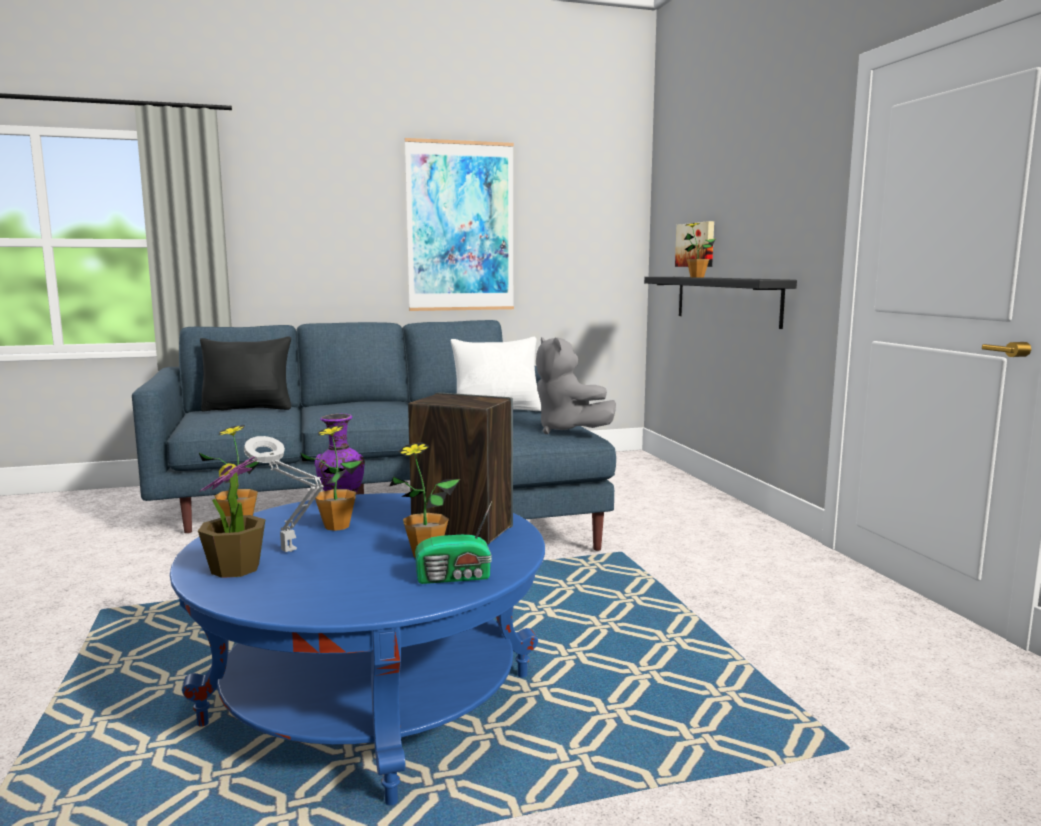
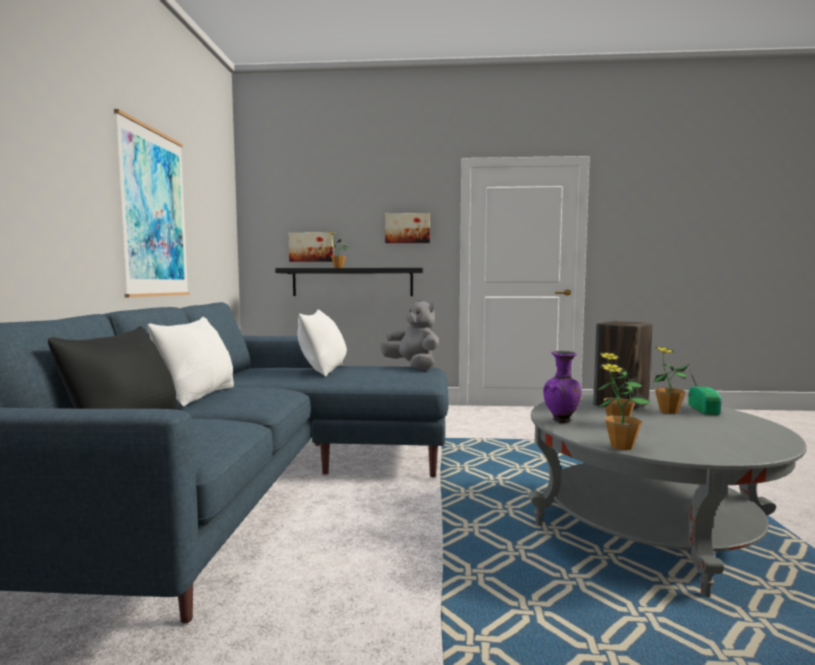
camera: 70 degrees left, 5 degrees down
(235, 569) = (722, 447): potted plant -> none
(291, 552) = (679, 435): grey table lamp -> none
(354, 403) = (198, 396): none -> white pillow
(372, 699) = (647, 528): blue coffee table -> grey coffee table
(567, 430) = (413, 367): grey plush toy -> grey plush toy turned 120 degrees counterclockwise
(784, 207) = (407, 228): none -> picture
────────────────────
■ **REQUIREMENT**
Return exactly what appears in the records from the line with "(354, 403) = (198, 396): none -> white pillow" through the final line, and nothing else.

■ **WORKED SOLUTION**
(354, 403) = (198, 396): none -> white pillow
(372, 699) = (647, 528): blue coffee table -> grey coffee table
(567, 430) = (413, 367): grey plush toy -> grey plush toy turned 120 degrees counterclockwise
(784, 207) = (407, 228): none -> picture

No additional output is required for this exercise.